Task goal
Set down each record that follows exactly. Drop the images.

Task material
BEGIN
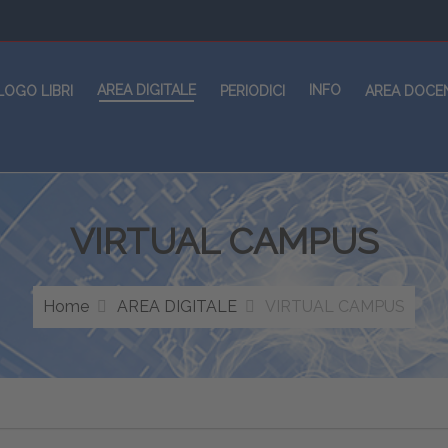
AREA DIGITALE
INFO
LOGO LIBRI
PERIODICI
AREA DOCE
VIRTUAL CAMPUS
Home
AREA DIGITALE
VIRTUAL CAMPUS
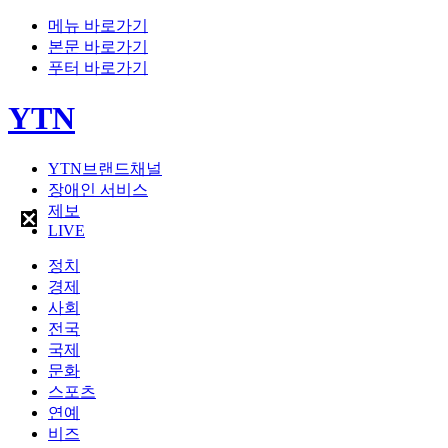
메뉴 바로가기
본문 바로가기
푸터 바로가기
YTN
YTN브랜드채널
장애인 서비스
제보
LIVE
정치
경제
사회
전국
국제
문화
스포츠
연예
비즈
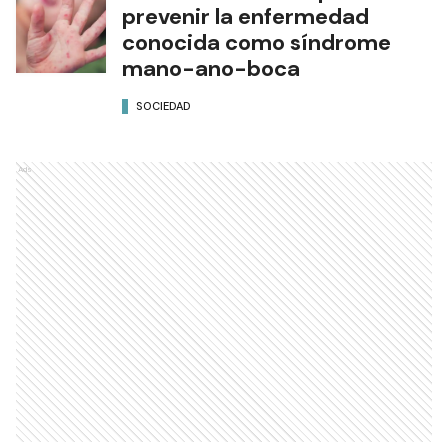
prevenir la enfermedad
conocida como síndrome
mano-ano-boca
SOCIEDAD
Ads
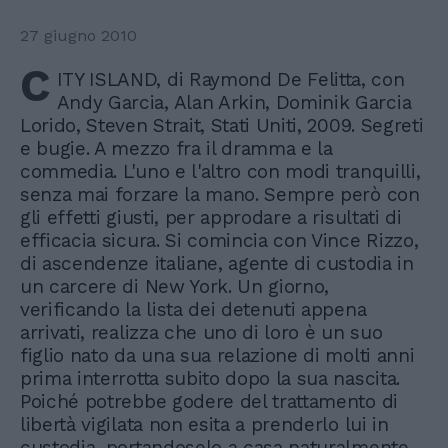
27 giugno 2010
C
ITY ISLAND, di Raymond De Felitta, con
Andy Garcia, Alan Arkin, Dominik Garcia
Lorido, Steven Strait, Stati Uniti, 2009. Segreti
e bugie. A mezzo fra il dramma e la
commedia. L'uno e l'altro con modi tranquilli,
senza mai forzare la mano. Sempre però con
gli effetti giusti, per approdare a risultati di
efficacia sicura. Si comincia con Vince Rizzo,
di ascendenze italiane, agente di custodia in
un carcere di New York. Un giorno,
verificando la lista dei detenuti appena
arrivati, realizza che uno di loro è un suo
figlio nato da una sua relazione di molti anni
prima interrotta subito dopo la sua nascita.
Poiché potrebbe godere del trattamento di
libertà vigilata non esita a prenderlo lui in
custodia, portandoselo a casa naturalmente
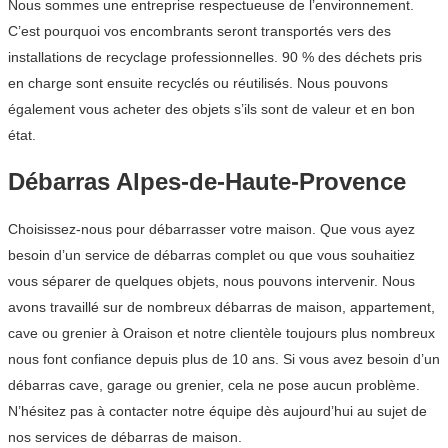
Nous sommes une entreprise respectueuse de l’environnement.
C’est pourquoi vos encombrants seront transportés vers des
installations de recyclage professionnelles. 90 % des déchets pris
en charge sont ensuite recyclés ou réutilisés. Nous pouvons
également vous acheter des objets s’ils sont de valeur et en bon
état.
Débarras Alpes-de-Haute-Provence
Choisissez-nous pour débarrasser votre maison. Que vous ayez
besoin d’un service de débarras complet ou que vous souhaitiez
vous séparer de quelques objets, nous pouvons intervenir. Nous
avons travaillé sur de nombreux débarras de maison, appartement,
cave ou grenier à Oraison et notre clientèle toujours plus nombreux
nous font confiance depuis plus de 10 ans. Si vous avez besoin d’un
débarras cave, garage ou grenier, cela ne pose aucun problème.
N’hésitez pas à contacter notre équipe dès aujourd’hui au sujet de
nos services de débarras de maison.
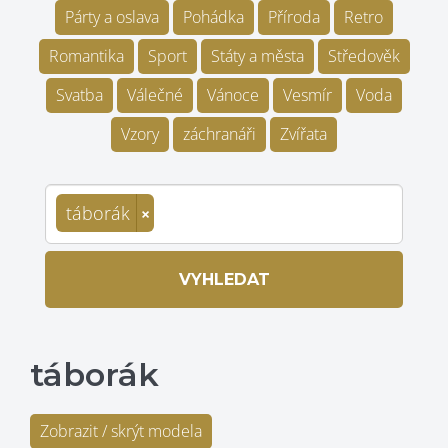
Párty a oslava
Pohádka
Příroda
Retro
Romantika
Sport
Státy a města
Středověk
Svatba
Válečné
Vánoce
Vesmír
Voda
Vzory
záchranáři
Zvířata
táborák
×
VYHLEDAT
táborák
Zobrazit / skrýt modela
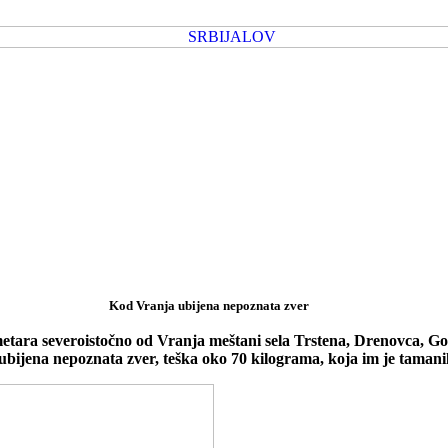
Kod Vranja ubijena nepoznata zver
metara severoistočno od Vranja meštani sela Trstena, Drenovca, Go
e ubijena nepoznata zver, teška oko 70 kilograma, koja im je tamani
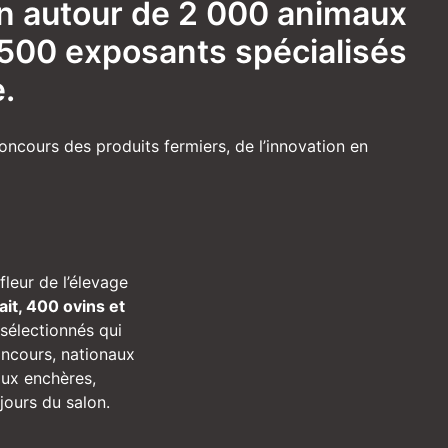
ion autour de 2 000 animaux
 500 exposants spécialisés
.
oncours des produits fermiers, de l’innovation en
fleur de l’élevage
ait, 400 ovins et
sélectionnés qui
oncours, nationaux
aux enchères,
ours du salon.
END
Solution to this task
AREA DIGITALE
INFO
LOGO LIBRI
PERIODICI
AREA DOCE
VIRTUAL CAMPUS
Home
AREA DIGITALE
VIRTUAL CAMPUS
메뉴 바로가기
본문 바로가기
푸터 바로가기
YTN
YTN브랜드채널
장애인 서비스
제보
LIVE
정치
경제
사회
전국
국제
문화
스포츠
연예
비즈
prevenir la enfermedad
conocida como síndrome
mano-ano-boca
SOCIEDAD
Ads
27 giugno 2010
C
ITY ISLAND, di Raymond De Felitta, con
Andy Garcia, Alan Arkin, Dominik Garcia
Lorido, Steven Strait, Stati Uniti, 2009. Segreti
e bugie. A mezzo fra il dramma e la
commedia. L'uno e l'altro con modi tranquilli,
senza mai forzare la mano. Sempre però con
gli effetti giusti, per approdare a risultati di
efficacia sicura. Si comincia con Vince Rizzo,
di ascendenze italiane, agente di custodia in
un carcere di New York. Un giorno,
verificando la lista dei detenuti appena
arrivati, realizza che uno di loro è un suo
figlio nato da una sua relazione di molti anni
prima interrotta subito dopo la sua nascita.
Poiché potrebbe godere del trattamento di
libertà vigilata non esita a prenderlo lui in
custodia, portandoselo a casa naturalmente
Nous sommes une entreprise respectueuse de l’environnement.
C’est pourquoi vos encombrants seront transportés vers des
installations de recyclage professionnelles. 90 % des déchets pris
en charge sont ensuite recyclés ou réutilisés. Nous pouvons
également vous acheter des objets s’ils sont de valeur et en bon
état.
Débarras Alpes-de-Haute-Provence
Choisissez-nous pour débarrasser votre maison. Que vous ayez
besoin d’un service de débarras complet ou que vous souhaitiez
vous séparer de quelques objets, nous pouvons intervenir. Nous
avons travaillé sur de nombreux débarras de maison, appartement,
cave ou grenier à Oraison et notre clientèle toujours plus nombreux
nous font confiance depuis plus de 10 ans. Si vous avez besoin d’un
débarras cave, garage ou grenier, cela ne pose aucun problème.
N’hésitez pas à contacter notre équipe dès aujourd’hui au sujet de
nos services de débarras de maison.
Párty a oslava
Pohádka
Příroda
Retro
Romantika
Sport
Státy a města
Středověk
Svatba
Válečné
Vánoce
Vesmír
Voda
Vzory
záchranáři
Zvířata
táborák
×
VYHLEDAT
táborák
Zobrazit / skrýt modela
Kod Vranja ubijena nepoznata zver
metara severoistočno od Vranja meštani sela Trstena, Drenovca, Go
e ubijena nepoznata zver, teška oko 70 kilograma, koja im je tamani
ion autour de 2 000 animaux
 500 exposants spécialisés
.
oncours des produits fermiers, de l’innovation en
fleur de l’élevage
ait, 400 ovins et
sélectionnés qui
oncours, nationaux
aux enchères,
ours du salon.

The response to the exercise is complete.